**** SUPPLIED ENTRIES ****

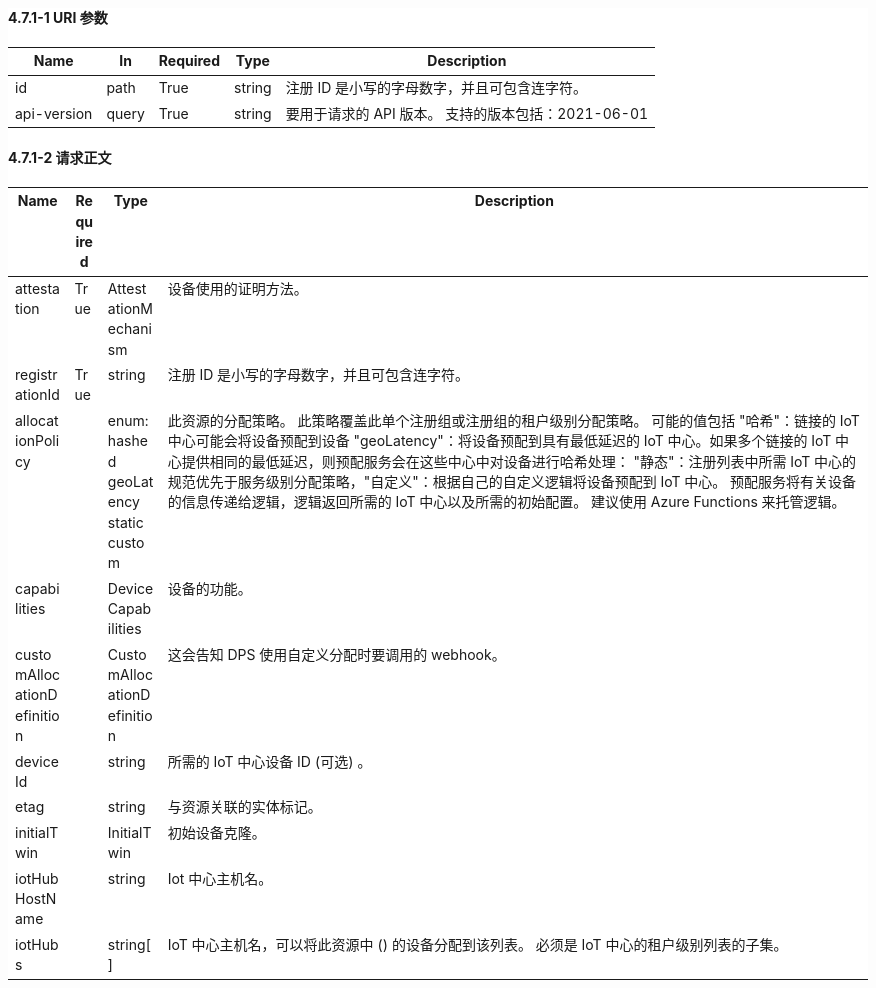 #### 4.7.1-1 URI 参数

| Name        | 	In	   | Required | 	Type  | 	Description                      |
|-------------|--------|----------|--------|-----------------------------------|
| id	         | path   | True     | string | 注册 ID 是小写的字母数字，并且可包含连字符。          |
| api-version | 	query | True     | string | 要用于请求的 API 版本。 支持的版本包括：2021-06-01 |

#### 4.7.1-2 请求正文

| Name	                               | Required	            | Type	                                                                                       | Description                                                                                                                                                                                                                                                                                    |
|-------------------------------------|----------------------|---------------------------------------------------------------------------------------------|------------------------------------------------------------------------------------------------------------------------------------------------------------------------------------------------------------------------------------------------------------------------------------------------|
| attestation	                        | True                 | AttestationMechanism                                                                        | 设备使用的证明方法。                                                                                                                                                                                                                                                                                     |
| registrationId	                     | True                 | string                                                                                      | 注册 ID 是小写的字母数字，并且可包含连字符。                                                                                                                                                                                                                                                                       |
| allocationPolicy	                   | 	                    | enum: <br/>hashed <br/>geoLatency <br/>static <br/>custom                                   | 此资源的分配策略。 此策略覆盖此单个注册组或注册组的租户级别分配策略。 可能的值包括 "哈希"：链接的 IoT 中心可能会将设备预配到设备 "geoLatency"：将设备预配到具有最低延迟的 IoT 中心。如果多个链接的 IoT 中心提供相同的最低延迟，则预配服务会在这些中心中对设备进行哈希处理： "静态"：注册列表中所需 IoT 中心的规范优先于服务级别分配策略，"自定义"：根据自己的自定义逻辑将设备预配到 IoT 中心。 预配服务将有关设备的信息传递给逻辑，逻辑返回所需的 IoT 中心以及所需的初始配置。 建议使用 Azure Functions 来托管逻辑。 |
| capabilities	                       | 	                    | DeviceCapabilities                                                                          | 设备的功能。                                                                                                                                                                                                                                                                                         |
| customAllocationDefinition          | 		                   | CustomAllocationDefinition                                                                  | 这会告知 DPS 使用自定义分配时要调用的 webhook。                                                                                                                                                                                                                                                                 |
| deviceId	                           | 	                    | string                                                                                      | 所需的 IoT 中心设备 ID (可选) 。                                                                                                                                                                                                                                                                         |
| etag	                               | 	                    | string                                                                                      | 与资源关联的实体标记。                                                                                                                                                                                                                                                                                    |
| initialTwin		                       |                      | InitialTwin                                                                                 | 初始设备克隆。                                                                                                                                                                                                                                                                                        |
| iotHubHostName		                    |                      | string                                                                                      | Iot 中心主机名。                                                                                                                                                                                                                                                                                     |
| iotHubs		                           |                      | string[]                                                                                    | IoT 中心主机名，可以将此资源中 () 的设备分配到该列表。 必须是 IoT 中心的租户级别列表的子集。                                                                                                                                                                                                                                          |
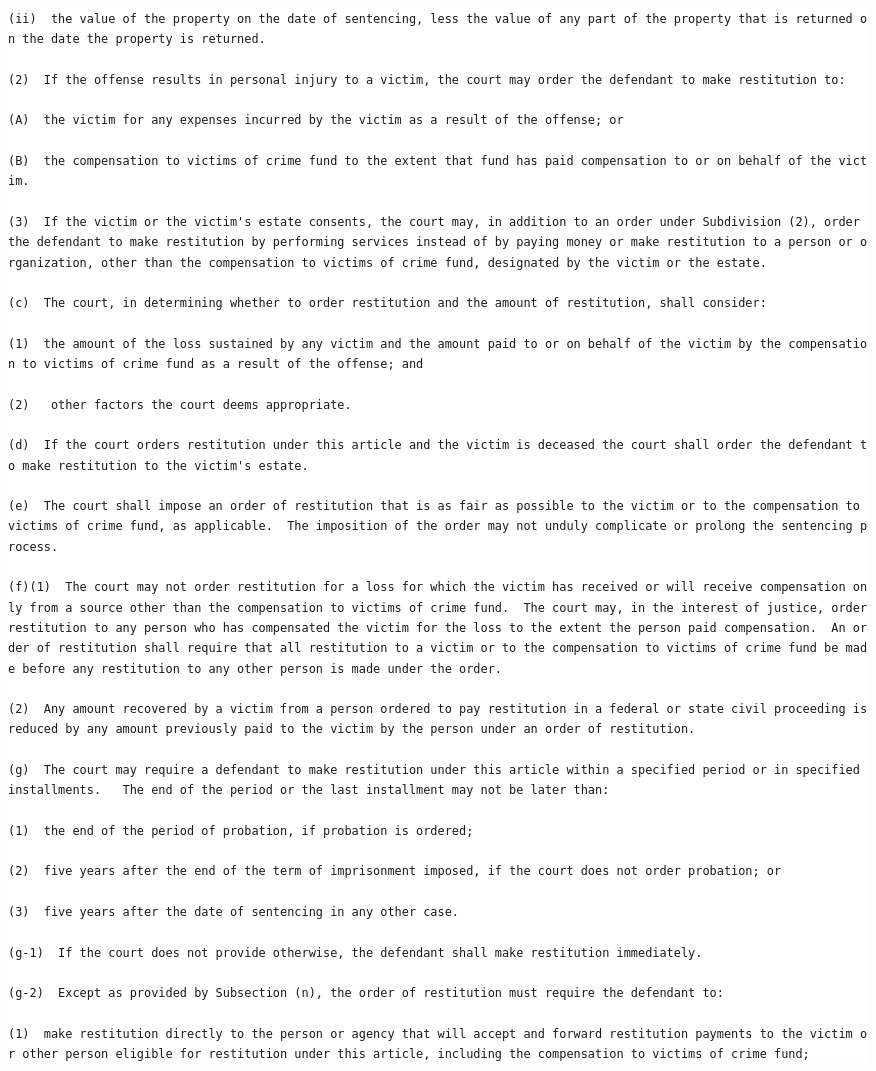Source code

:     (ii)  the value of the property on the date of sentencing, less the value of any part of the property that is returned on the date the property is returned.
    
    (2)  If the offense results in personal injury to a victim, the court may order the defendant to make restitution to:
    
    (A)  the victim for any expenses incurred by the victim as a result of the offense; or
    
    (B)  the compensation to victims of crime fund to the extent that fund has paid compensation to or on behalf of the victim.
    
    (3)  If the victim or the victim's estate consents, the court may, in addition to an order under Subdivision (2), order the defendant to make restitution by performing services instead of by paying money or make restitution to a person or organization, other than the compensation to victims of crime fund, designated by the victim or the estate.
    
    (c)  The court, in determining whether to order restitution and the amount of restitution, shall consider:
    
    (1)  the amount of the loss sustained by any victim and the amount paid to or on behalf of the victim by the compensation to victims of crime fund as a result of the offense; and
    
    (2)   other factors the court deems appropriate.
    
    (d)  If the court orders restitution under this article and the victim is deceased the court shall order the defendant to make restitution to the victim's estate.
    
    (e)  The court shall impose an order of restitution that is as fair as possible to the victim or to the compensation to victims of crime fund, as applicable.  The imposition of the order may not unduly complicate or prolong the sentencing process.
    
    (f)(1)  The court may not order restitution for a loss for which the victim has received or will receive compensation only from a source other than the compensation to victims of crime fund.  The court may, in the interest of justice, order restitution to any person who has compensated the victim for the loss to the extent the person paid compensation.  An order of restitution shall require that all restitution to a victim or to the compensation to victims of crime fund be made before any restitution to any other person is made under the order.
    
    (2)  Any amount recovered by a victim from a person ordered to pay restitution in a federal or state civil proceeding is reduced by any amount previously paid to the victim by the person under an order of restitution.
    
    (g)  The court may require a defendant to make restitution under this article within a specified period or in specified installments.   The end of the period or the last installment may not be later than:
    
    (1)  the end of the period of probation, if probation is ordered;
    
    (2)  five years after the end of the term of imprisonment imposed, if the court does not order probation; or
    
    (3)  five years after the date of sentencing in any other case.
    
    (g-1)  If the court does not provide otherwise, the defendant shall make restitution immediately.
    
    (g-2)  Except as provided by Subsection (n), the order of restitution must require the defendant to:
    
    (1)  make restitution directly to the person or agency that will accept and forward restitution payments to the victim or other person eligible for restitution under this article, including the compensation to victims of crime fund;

****

Only the lines from the start of the records through the line containing "#### 4.7.1-2 请求正文" should be repeated, word for word, with the pictures left out.

- _EXERCISE SOLUTION_
 #### 4.7.1-1 URI 参数

| Name        | 	In	   | Required | 	Type  | 	Description                      |
|-------------|--------|----------|--------|-----------------------------------|
| id	         | path   | True     | string | 注册 ID 是小写的字母数字，并且可包含连字符。          |
| api-version | 	query | True     | string | 要用于请求的 API 版本。 支持的版本包括：2021-06-01 |

#### 4.7.1-2 请求正文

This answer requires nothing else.